Extract: Begin

Clearwater police chief says 'no conflict' in baby mauling case

CLEARWATER, Fla. (WFLA) - Shavon Grossman and her attorneys called for the Clearwater Police Department to step away from a criminal investigation involving the fatal dog mauling of her baby Khloe Williams and to hand it off to the FDLE due to a conflict of interest.

"We're going to continue to cooperate with their investigation but we also would like the FDLE to conduct a separate independent investigation," said attorney Nioti Koulianos.

Clearwater detective Jonathan Maser was the infant's foster father, and the attack occurred in the Fairwood Ave. home of Paul Maser, Jonathan’s father and the former Deputy Police Chief in Clearwater who currently works in a city records department.

Clearwater Police Chief Dan Slaughter insists he has no intention of deferring the investigation to any other agency even though the list of possible criminal subjects includes one of his own detectives and the wife of the city’s former deputy chief.

"The fact that I’m gathering evidence that I’m taking to the state attorney that potentially could result in a criminal charge demonstrates that nobody's getting any preferential treatment," Slaughter told 8 On Your Side..

Slaughter says his investigators are capable of conducting an impartial and thorough investigation despite the department’s ties to this case and he suggested there could be criminal charges related to abuse or culpable negligence.

"I believe there is the potential for an argument like that to be made," Slaughter said.

Slaughter himself is on the board of the nonprofit group Directions for Living which is tangentially involved because a Directions for Living caseworker delivered the baby to the home where the mauling occurred shortly after a supervised visit with Grossman at the drug rehab center where she was receiving treatment.

Clearwater police have said very little about the attack since it happened, but Friday Slaughter offered new details.

He said that shortly after the caseworker delivered the child to the home of former Deputy Chief Paul Maser and his wife Pamela, the baby’s foster parents, Maser’s son Jonathon and daughter-in-law Melissa, went out with their own children and left Pamela Maser behind to babysit the infant.

Slaughter says Pamela Maser was preparing a bottle for the baby when the family dog, which had been adopted earlier this year, started to become excited. 

"The dog that was in this kennel was acting a little energetic, like maybe it wanted to go outside or something. She opens up that door and it immediately goes after Khloe," Slaughter said

Slaughter says Pamela Maser was injured while pulling the dog off of the baby and then managed to remove the dog and call for help.

Documents released by Eckerd Connects late Friday indicate that foster mother Melissa Maser arrived quickly after the attack and began to perform CPR and other lifesaving measures until paramedics arrived.

The baby was later declared dead at Mease Countryside Hospital.

Slaughter also revealed that the rescue pet had a previous recorded incident of biting Paul Maser when he first acquired the dog back in March.

Slaughter says the dog had been around the baby several times previously without incident and also was used to the foster parents’ five children.

Extract: End
Listed entries: Begin

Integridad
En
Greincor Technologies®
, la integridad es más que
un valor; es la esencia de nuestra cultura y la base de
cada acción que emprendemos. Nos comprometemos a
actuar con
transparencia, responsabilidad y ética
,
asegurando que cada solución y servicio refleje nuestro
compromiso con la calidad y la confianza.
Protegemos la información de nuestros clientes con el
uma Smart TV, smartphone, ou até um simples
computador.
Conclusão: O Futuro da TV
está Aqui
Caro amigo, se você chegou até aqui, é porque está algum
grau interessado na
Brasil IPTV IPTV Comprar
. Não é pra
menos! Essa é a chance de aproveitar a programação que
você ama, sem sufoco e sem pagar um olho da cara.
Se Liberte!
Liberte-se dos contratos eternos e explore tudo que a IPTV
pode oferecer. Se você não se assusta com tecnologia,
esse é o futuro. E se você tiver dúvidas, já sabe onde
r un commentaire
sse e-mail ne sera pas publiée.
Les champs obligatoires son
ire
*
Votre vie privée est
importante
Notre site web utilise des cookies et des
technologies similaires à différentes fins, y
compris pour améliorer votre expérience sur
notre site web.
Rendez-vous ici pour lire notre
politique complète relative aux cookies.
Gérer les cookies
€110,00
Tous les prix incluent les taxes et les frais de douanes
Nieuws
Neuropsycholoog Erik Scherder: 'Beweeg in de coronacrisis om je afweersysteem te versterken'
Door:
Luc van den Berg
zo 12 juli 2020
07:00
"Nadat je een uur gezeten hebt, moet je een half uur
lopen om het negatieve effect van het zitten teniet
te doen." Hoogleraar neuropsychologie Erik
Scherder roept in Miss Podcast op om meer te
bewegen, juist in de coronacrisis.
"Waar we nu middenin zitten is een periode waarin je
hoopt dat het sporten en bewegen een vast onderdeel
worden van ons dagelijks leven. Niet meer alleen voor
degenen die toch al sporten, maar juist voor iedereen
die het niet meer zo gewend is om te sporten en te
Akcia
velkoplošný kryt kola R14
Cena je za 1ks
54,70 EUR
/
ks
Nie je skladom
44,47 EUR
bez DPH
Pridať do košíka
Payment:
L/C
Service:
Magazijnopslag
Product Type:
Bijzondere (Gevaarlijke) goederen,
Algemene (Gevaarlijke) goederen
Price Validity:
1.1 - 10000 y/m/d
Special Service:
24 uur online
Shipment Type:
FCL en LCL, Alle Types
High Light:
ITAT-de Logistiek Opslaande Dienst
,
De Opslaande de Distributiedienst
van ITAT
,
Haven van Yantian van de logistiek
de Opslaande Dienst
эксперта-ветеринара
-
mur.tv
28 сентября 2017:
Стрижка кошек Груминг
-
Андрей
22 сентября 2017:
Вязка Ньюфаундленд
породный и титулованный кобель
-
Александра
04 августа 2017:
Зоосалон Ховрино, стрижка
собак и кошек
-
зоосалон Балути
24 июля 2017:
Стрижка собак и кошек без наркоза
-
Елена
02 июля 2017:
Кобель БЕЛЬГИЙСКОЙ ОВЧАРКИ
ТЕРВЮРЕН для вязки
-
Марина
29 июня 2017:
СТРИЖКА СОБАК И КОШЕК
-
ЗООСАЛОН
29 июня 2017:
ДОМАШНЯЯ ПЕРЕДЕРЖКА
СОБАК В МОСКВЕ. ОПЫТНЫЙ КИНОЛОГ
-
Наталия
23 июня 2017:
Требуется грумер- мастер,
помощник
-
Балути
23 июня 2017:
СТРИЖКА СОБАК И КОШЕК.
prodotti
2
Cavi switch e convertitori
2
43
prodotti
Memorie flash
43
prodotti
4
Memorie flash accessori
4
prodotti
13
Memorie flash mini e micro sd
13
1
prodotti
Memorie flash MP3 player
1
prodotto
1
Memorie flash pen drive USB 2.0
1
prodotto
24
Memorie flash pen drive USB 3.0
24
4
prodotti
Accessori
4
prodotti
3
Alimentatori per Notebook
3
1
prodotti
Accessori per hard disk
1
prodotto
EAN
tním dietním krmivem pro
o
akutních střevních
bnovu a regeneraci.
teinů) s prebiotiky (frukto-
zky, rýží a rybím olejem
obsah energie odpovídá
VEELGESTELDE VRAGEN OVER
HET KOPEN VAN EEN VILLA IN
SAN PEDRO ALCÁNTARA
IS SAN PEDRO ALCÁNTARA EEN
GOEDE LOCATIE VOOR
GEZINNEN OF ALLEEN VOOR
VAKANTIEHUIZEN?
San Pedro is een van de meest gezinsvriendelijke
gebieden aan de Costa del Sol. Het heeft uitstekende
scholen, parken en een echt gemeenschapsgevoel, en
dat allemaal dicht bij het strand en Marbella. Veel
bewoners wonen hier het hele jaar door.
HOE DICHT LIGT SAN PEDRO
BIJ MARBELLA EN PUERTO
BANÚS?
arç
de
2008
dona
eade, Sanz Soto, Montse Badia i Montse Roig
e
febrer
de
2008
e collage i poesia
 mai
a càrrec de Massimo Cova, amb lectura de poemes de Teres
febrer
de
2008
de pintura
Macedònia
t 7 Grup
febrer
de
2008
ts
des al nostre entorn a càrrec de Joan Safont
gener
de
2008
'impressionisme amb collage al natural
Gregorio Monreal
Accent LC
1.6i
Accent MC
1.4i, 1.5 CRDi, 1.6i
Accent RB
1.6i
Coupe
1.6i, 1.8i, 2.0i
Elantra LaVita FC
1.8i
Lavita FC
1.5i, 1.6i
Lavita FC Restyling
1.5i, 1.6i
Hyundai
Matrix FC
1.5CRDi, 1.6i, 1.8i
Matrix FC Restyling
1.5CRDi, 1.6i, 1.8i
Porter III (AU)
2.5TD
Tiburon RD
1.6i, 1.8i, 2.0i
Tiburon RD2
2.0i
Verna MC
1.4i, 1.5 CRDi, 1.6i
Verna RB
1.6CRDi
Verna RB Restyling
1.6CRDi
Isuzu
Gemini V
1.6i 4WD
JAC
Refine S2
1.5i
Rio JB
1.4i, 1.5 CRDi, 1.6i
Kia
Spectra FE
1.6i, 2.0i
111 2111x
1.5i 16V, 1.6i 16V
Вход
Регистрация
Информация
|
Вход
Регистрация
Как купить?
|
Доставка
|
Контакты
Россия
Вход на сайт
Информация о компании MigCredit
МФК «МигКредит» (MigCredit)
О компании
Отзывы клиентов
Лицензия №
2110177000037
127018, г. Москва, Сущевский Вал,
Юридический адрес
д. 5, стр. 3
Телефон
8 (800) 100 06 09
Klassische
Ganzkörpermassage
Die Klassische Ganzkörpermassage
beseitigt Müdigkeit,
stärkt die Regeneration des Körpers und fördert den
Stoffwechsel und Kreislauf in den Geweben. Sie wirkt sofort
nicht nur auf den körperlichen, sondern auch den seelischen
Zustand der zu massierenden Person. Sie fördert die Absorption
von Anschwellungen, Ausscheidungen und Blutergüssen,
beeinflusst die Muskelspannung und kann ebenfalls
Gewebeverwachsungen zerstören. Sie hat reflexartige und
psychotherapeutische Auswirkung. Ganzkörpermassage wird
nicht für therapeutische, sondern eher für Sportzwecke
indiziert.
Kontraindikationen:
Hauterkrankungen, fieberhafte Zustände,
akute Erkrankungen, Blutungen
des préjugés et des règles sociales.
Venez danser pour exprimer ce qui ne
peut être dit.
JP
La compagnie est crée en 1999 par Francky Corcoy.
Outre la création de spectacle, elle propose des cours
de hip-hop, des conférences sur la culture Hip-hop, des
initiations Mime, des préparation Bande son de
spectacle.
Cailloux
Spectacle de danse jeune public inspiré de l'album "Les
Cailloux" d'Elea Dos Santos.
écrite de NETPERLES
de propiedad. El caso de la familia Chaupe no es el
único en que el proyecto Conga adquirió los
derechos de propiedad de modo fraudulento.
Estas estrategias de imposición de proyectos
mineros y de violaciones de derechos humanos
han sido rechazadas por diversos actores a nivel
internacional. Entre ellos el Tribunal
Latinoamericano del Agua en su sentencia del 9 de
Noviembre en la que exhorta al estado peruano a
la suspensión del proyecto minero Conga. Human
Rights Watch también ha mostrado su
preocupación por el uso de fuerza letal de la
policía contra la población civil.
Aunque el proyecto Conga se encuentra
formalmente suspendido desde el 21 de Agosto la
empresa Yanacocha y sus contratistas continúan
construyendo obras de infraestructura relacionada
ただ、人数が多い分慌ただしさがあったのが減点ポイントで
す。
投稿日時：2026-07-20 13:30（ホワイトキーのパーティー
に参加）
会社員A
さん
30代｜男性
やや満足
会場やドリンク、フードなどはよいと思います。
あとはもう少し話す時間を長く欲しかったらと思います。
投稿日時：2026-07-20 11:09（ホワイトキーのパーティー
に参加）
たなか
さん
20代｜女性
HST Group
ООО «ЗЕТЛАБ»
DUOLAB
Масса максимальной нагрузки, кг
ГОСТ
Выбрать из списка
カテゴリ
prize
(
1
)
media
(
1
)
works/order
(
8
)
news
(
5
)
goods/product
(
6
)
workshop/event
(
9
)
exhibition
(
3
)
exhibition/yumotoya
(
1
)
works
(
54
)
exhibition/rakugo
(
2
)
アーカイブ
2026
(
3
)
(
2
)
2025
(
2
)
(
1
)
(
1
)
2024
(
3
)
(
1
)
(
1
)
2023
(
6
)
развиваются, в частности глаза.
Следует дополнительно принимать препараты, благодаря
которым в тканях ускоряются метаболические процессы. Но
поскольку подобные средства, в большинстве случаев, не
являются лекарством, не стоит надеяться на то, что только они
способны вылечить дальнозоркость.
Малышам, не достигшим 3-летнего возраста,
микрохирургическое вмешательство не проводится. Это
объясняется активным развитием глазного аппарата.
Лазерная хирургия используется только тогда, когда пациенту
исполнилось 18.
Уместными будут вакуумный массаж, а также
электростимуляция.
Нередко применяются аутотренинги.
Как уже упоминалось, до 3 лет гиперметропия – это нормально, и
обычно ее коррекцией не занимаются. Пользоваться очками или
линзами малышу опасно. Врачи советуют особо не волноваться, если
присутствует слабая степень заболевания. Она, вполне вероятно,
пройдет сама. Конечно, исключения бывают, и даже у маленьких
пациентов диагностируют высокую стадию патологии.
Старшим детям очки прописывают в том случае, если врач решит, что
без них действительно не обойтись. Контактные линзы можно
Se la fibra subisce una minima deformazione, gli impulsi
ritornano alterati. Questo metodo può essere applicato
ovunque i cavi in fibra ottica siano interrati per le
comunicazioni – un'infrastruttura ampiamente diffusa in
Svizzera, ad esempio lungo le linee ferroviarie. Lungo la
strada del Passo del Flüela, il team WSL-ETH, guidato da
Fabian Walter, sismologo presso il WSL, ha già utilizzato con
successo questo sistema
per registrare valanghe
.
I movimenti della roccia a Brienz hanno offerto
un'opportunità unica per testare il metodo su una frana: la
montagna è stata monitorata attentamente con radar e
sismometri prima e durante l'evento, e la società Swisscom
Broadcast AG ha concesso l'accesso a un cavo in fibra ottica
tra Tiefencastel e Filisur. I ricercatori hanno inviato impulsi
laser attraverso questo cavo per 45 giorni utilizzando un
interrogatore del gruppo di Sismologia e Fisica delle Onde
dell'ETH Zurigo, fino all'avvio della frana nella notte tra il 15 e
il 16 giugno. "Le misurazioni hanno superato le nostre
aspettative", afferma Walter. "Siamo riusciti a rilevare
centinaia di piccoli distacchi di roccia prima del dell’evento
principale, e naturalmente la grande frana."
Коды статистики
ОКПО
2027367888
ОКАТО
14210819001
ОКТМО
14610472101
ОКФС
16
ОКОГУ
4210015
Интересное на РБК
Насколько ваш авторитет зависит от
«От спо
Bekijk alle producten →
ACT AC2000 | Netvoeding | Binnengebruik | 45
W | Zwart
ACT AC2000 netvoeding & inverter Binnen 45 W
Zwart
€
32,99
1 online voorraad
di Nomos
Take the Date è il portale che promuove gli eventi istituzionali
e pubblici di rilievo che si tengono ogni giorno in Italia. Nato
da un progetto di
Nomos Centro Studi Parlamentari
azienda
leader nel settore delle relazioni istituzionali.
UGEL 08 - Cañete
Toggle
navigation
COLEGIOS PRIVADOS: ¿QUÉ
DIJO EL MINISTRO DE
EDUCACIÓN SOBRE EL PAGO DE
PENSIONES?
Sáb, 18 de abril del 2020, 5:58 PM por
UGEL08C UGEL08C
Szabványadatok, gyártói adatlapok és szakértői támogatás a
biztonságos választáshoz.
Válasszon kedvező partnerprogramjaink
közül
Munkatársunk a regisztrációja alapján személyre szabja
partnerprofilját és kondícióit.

Listed entries: End

> Problem to work on
Pick up the Clearwater baby mauling report after its last sentence and continue it.

> Response for this exercise
Grossman said she wasn't aware of any details involving Khloe's death but is convinced it was preventable.

Friday, outside of police headquarters, she recalled her last words to Khloe while wrapping up a supervised visit before a caseworker transported the baby to the Maser home for babysitting. 

"We're gonna do go yoga," Grossman recalls telling her baby. "And she got a big smile and she rattled her toy and I just expected to see her again."

Grossman is planning a private funeral for baby Khloe on Wednesday. She has extended an invitation to the Maser family and anyone else involved in the foster care of her baby since May when the child was taken from her and placed in foster care.

Grossman’s attorney confirmed Friday she has had nine children, the oldest is 17 and none of them is currently in her care.

Grossman has a history of 18 arrests in Pinellas for drugs, theft and other crimes.Her latest arrest was in August and Grossman was in drug rehab when Khloe died, but says the baby was helping her turn her life around.

"She gave me that push and made me want to change," Grossman said. "For once in my life, I was proud of myself." 

Some on social media suggest Grossman's recurring drug use, failure to properly parent and her baby's entry into foster care contributed to the tragedy.

"It’s my history," Grossman responded. "Everyone has different paths in life and that was a learning experience for me and I've moved on from it."

Grossman's lawyers see a bigger pattern of misconduct after four local child welfare deaths and foster teens living in cars, a scandal we uncovered in January, all under the watch of community care lead agency Eckerd Connects.

"All of this was at the hands of  Eckerd Connect and their contractors and now we have the death of Khloe, which is obviously something that doesn’t happen without somebody making a mistake," Koulianos said.

Eckerd's Chief of Community-Based Care, Chris Card, released a statement Friday, saying the caseworkers in his agency "are saddened beyond measure" by Khloe's death.

The mixed breed rescue dog that killed Khloe on Oct. 5 is currently under a 10 day quarantine for rabies.

The Masers have asked Pinellas Animal Control to euthanize the animal at the end of that period.